Summarize what happened. This can be in the form of a table of processed numerical data, or graphs. It could also be a written statement of what occurred during experiments.

It is from calculations using recorded data that tables and graphs are made. Studying tables and graphs, we can see trends that tell us how different variables cause our observations. Based on these trends, we can draw conclusions about the system under study. These conclusions help us confirm or deny our original hypothesis. Often, mathematical equations can be made from graphs. These equations allow us to predict how a change will affect the system without the need to do additional experiments. Advanced levels of experimental science rely heavily on graphical and mathematical analysis of data. At this level, science becomes even more interesting and powerful.


Using the trends in your experimental data and your experimental observations, try to answer your original questions. Is your hypothesis correct? Now is the time to pull together what happened, and assess the experiments you did.

Of copper, stainless steel and aluminum wire, ……….. conducts heat the best. …………… is the second best conductive and …………… has the lowest conductivity.

After you write the conclusion, write some additional information to show that you really learned the subject. This is an example:

Some materials are naturally good conductors of heat, while others are poor. Metals usually conduct heat extremely well, which explains the use of iron and copper in cooking utensils. Materials such as plastic, glass or wood do not conduct well; therefore, it is a better idea to use a wooden spoon than a metal spoon when cooking.

Related Questions & Answers:

What you have learned may allow you to answer other questions. Many questions are related. Several new questions may have occurred to you while doing experiments.

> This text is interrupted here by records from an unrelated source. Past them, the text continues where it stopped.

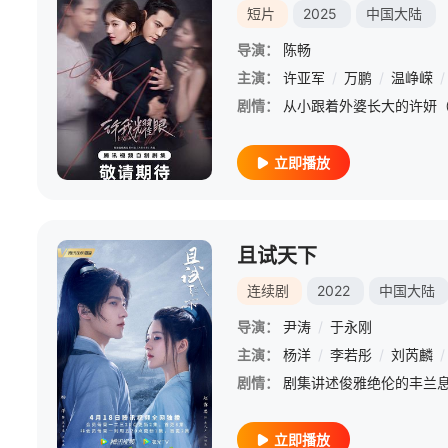
短片
2025
中国大陆
导演：
陈畅
主演：
许亚军
/
万鹏
/
温峥嵘
/
剧情：
立即播放
且试天下
连续剧
2022
中国大陆
导演：
尹涛
/
于永刚
主演：
杨洋
/
李若彤
/
刘芮麟
/
剧情：
立即播放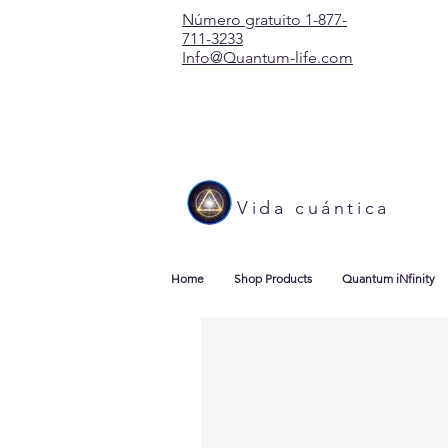
Número gratuito 1-877-
711-3233
Info@Quantum-life.com
Vida cuántica
Home
Shop Products
Quantum iNfinity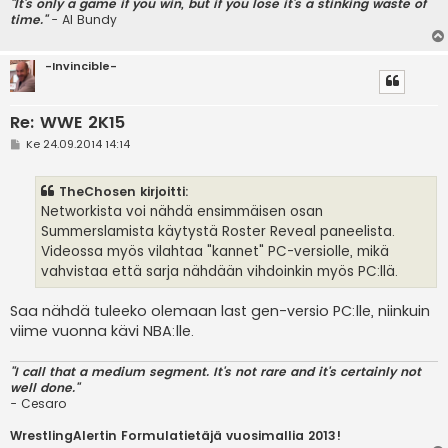
"It's only a game if you win, but if you lose it's a stinking waste of
time."
- Al Bundy
-Invincible-
Re: WWE 2K15
V
Ke 24.09.2014 14:14
i
e
s
TheChosen kirjoitti:
t
i
Networkista voi nähdä ensimmäisen osan
Summerslamista käytystä Roster Reveal paneelista.
Videossa myös vilahtaa "kannet" PC-versiolle, mikä
vahvistaa että sarja nähdään vihdoinkin myös PC:llä.
Saa nähdä tuleeko olemaan last gen-versio PC:lle, niinkuin
viime vuonna kävi NBA:lle.
"I call that a medium segment. It's not rare and it's certainly not
well done."
- Cesaro
WrestlingAlertin Formulatietäjä vuosimallia 2013!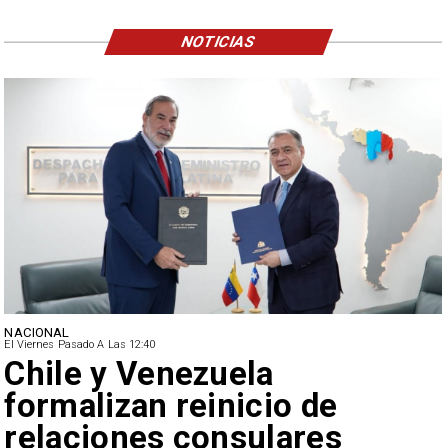
NOTICIAS
NACIONAL
El Viernes Pasado A Las 12:40
Feriantes rechazan dichos
de Camila Flores sobre
Fabiola Campillai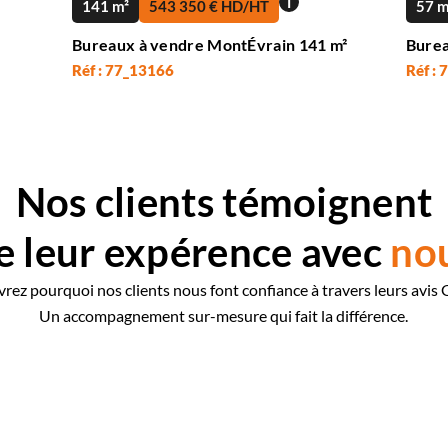
i
141 m²
543 350 € HD/HT
57 m
Bureaux à vendre MontÉvrain 141 m²
Burea
Réf : 77_13166
Réf :
Nos clients témoignent
e leur expérence avec
no
rez pourquoi nos clients nous font confiance à travers leurs avis 
Un accompagnement sur-mesure qui fait la différence.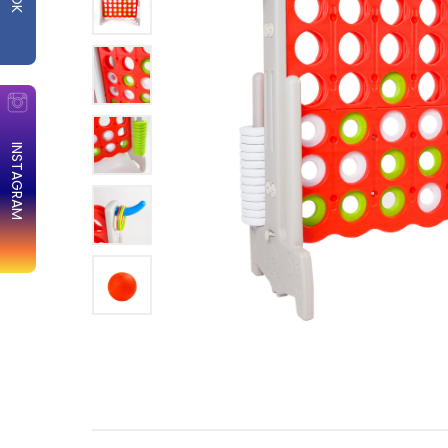
INSTAGRAM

You may now be able to understand or verify things that you discovered when gathering information for the project. Questions lead to more questions, which lead to additional hypothesis that need to be tested.

Possible Errors:

If you did not observe anything different than what happened with your control, the variable you changed may not affect the system you are investigating. If you did not observe a consistent, reproducible trend in your series of experimental runs there may be experimental errors affecting your results. The first thing to check is how you are making your measurements. Is the measurement method questionable or unreliable? Maybe you are reading a scale incorrectly, or maybe the measuring instrument is working erratically.

If you determine that experimental errors are influencing your results, carefully rethink the design of your experiments. Review each step of the procedure to find sources of potential errors. If possible, have a scientist review the procedure with you. Sometimes the designer of an experiment can miss the obvious.